How many apps has Microsoft released into Apple’s App Store, to be used on iPhones and iPads? The easiest guess is “Zero, because why would they want to help people using the competition?” But the correct answer is actually “At least 14, with more in the works, because Microsoft is moving toward a different stance on ‘competition.’”
Most of Microsoft’s apps (which you can view if you have iTunes) are windows into a service the company provides: Bing for iPad, My XBOX Live, MSN entertainment apps, and the like. The odd app out is Photosynth, which is just a really neat app that makes shooting and compiling multi-shot panoramas super simple, with very light, almost non-existent Microsoft branding.
And then there’s SkyDrive, released this week.

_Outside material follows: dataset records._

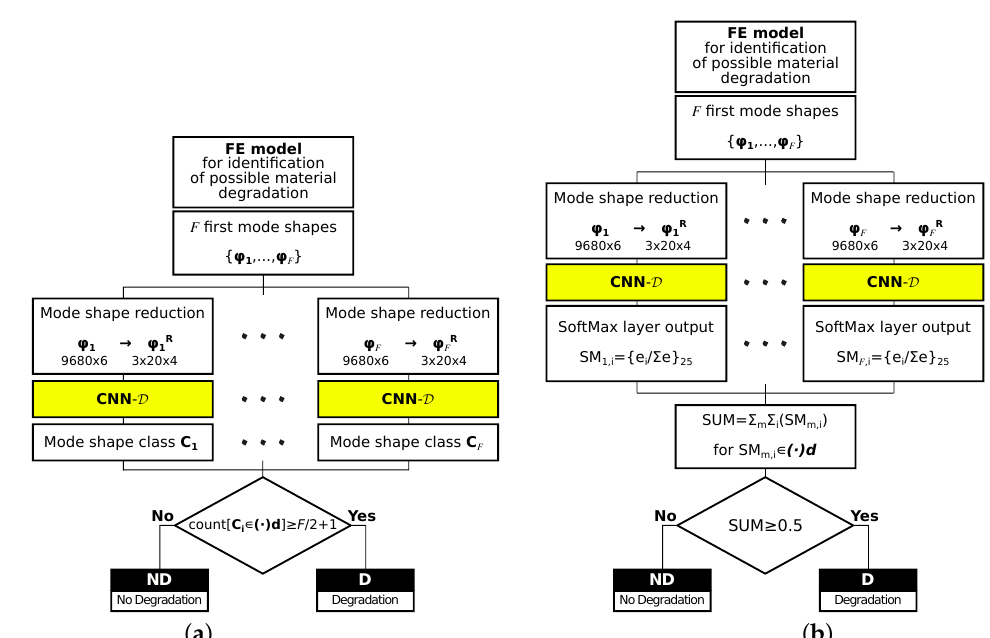
Figure 11. Identification of models with material degradation: ( a ) counting approach (CA), ( b ) probability approach (PA).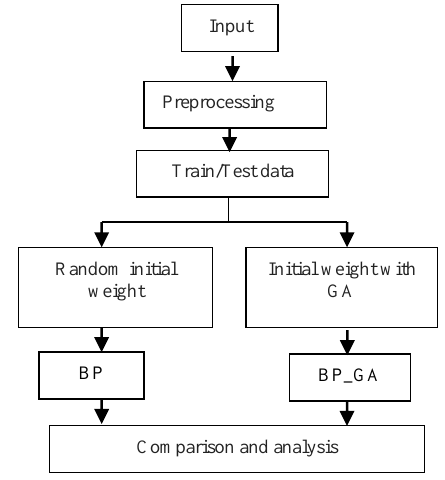
Figure 3. Research methodology.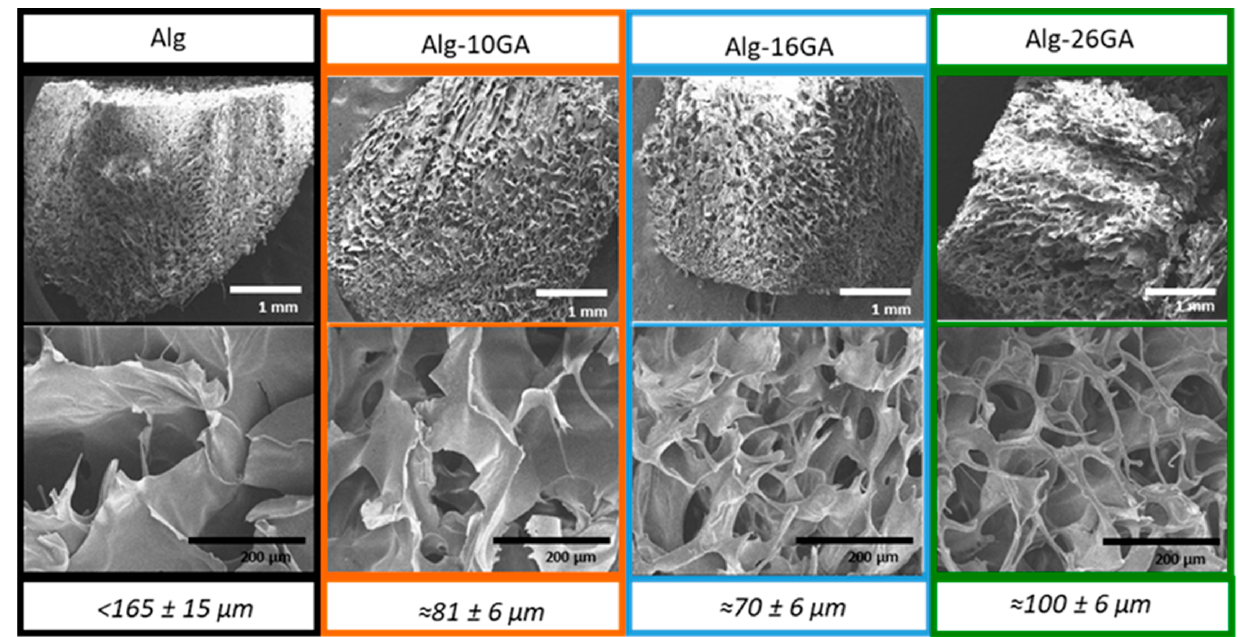
Figure 5. SEM micrographs of cross-linked alginate–gum arabic composites with 1 mm and 200 µm magni fi cations.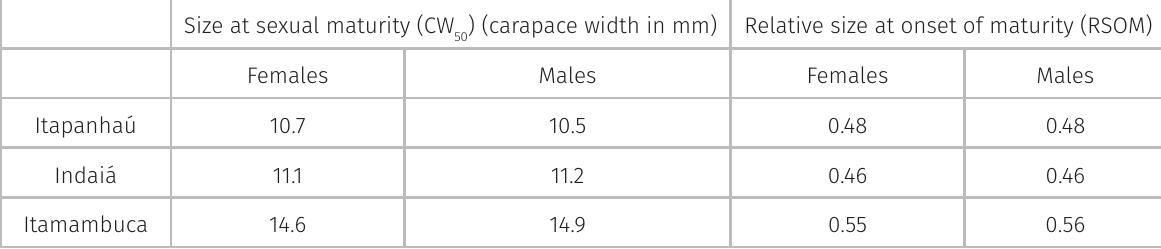
Table IV. Sizes at which 50% (CW ) of females and males of Minuca vocator of each population (Itapanhaú, Indaiá, 50 and Itamambuca) reached sexual maturity and their respective relative size at onset of maturity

It gives iPhone and iPad users access to the bold 25 GB of free storage offered by what Microsoft officially named as Windows Live SkyDrive (the naming of which is this whole other thing I shouldn’t get started on again). It’s a dedicated iOS app that gives SkyDrive users folder-and-file-style access to everything they’ve stashed in their cloud storage. Apple’s own iCloud service is more tightly integrated, but it’s a different kind of cloud service, with switches for choosing entire aspects of each Apple device you back up: contacts, photos, app-specific documents, and so on. Other services, like Dropbox and SugarSync have been on iOS for much longer and have the built-in text editors, file management tools, and other deep integration tricks to show for it. But let’s presume that SkyDrive will improve in semi-short order, and that accessing your dozen thumb drives in the cloud will become easier and nicer.
Microsoft certainly hasn’t forgotten that they have their own smartphone operating system for sale. Indeed, the bulk of the official blog post announcing SkyDrive’s mobile apps is dedicated to showing how much better the SkyDrive experience is on a Windows Phone device. And Microsoft is moving toward a unified visual and connectivity experience between Windows 8, Windows Phone, and the XBOX network. But consider SkyDrive on iOS, along with the widespread rumor-turned-belief that Microsoft is working on Office apps for the iPad. Add them up, and they look like a definite change in direction.
If I had to guess, I’d say that Microsoft has started to see that more companies are adopting a “Bring your own device” policy, and there’s no use pretending that iPhones and iPads will go away any time soon, certainly not in the consumer market. To ignore the popularity of the iPad, especially as a device used in meetings and in travel situations, is to simply leave a big pile of money on the table. Macs aren’t usurping the standard Windows/Office/SharePoint company setups as fast as iPads are appearing in employees’ carry bags. iPads can exist in those setups, as Exchange support is built in, and Apple’s iWork suite allows for importing and exporting Office documents. But why not make Office easier to use on iPads, and let those who want a really tight, seamless integration find their way over to a Windows Phone (and, eventually, a Windows 8 tablet?)
Android is a separate matter, rife with open source and licensing issues, and lots of not-so-great blood between Google and Microsoft. Microsoft has an official Hotmail client for Android, but that’s more filling a gap than growing into a new platform.
Let’s open it up here--why do you think Microsoft is making it easier for iPad owners to do more Office-based work on their iPads?